I don't get these threads. Your dh has done the same things for many years now you decide you are annoyed? Tell him.

Although I don't get what the issue is with him going to the pub you had guests. How much attention was he going to give you while guests were there.

CecilyP Thu 27-Dec-12 12:00:15

Presumably they were the guests of both OP and her DH, (rather than her own personal friends for a girls' night in) so she was left to entertain them on her own. It is a bit much leaving your guests to go to the pub. But if he has been doing it for 34 years, I doubt if he will change now.

orangeandlemons Thu 27-Dec-12 12:05:07

My dh played football for 5 hours yesterday.....

CecilyP Thu 27-Dec-12 12:06:36

Fair enough, but was it something previously arranged with the all the other players or did he just suddenly go out on a whim?

Pandemoniaa Thu 27-Dec-12 12:06:43

I don't want to sound unsympathetic but the time to make a stand about this has long past.

I used to be married to someone who had to spend part of every day in the pub. Once we'd had ds1 I kind of assumed he'd change the habits of a lifetime. However, what I should have done was less assuming and more tackling the issue face to face right then.

If your dh has been happily taking himself off to the pub every day and you've been enabling this then it's going to be well nigh impossible to put your foot down now. Although in fairness, having a drink on Boxing Day night isn't the crime of the century.

What does he say when tell him that you'd rather spend Christmas and Boxing Day at home with you and the family?

bradywasmyfavouritewiseman Thu 27-Dec-12 12:07:11

She didn't want him there for the guests. She wanted him there to give her attention. How much attention could he give her while they are entertaining?

CecilyP Thu 27-Dec-12 12:08:59

Surely it would be a bit of both.

moondog Thu 27-Dec-12 12:11:25

He spends 5 hours a day in a pub?
35 hours a week?
How much does he spend on booze?
Does her come home pissed?

God, I am appalled and yet fascinated.

orangeandlemons Thu 27-Dec-12 12:11:45

No he told me ages ago. I was pissedoff then and am still pissed off now. However he thinks I am unreasonable

tzella Thu 27-Dec-12 12:16:47

If this is suddenly getting to you I bet other things are too. Does his nose whistle when he breathes? Chew loudly? Fart? Never do washing up or laundry?

Perhaps it's time to leave and have a new start. 34 years is ages.

samandi Thu 27-Dec-12 14:21:20

Has he done this for 34 years? confused I wouldn't have married him in the first place. Don't understand these threads.

SolidGoldFrankensteinandmurgh Thu 27-Dec-12 15:46:45

How much leisure time do youget, OP? That is, time not taken up by household chores or childcare (though I suppose that after 34 years of marriage you no longer have small children in need of care). Have you always had a 'traditional' marriage in which the man does what he wants as long as he brings home a wage?
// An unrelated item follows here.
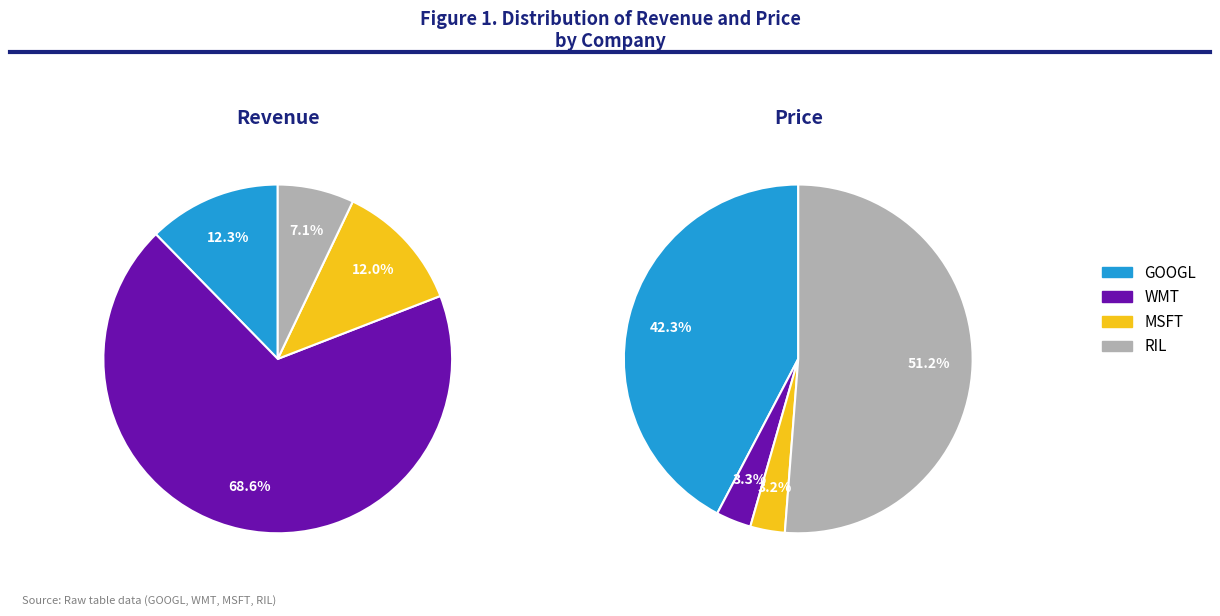

What is the majority slice?

WMT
It's not that I think you should just suck it up and go on sucking it up, more that your options are accept him as he is or leave, because telling him to change his behaviour now is going to have little or no effect as he will feel that you have accepted it for this long, why should he take any notice of you suddenly getting a bee in your bonnet?

Also, has something else changed to make it upset you more than it has done in the past?
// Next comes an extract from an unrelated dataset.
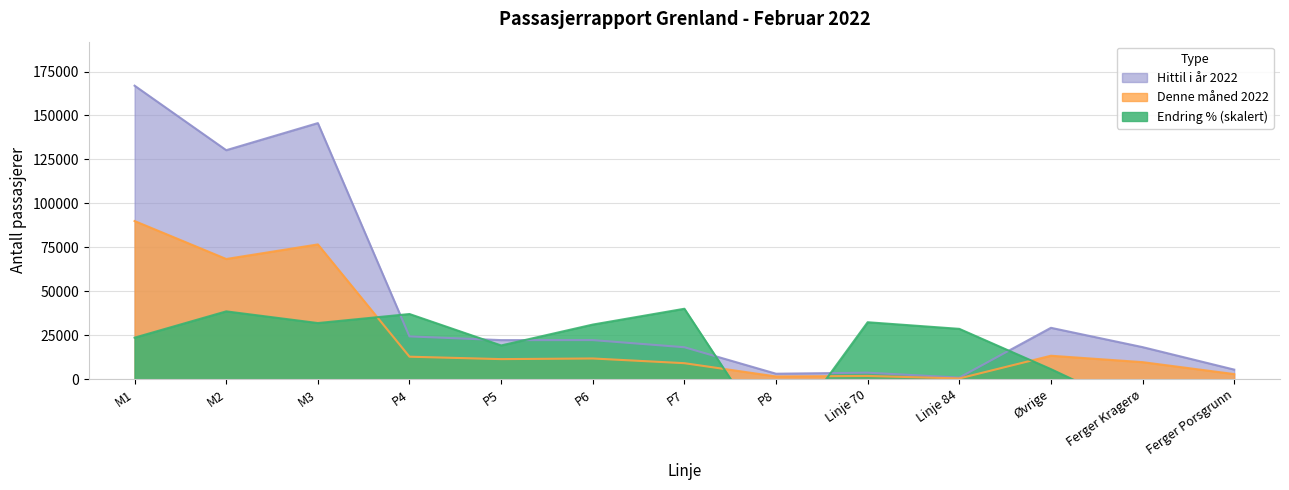

List the series in order of their overall mean, lowest first.

Endring % Denne måned, Denne måned 2022, Hittil i år 2022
BRANdishingMistletoe Thu 27-Dec-12 17:30:33

When you say that you "do get on", perhaps you don't get on as well as you think you do. It sounds as though you don't actually spend very much time together. My H probably thinks we get on, but we had to come home a day early because in fact I can't stand being near him for more than 30 mins at a time (I said we should come back because it was raining, but I would have made up some other excuse if the weather had been good).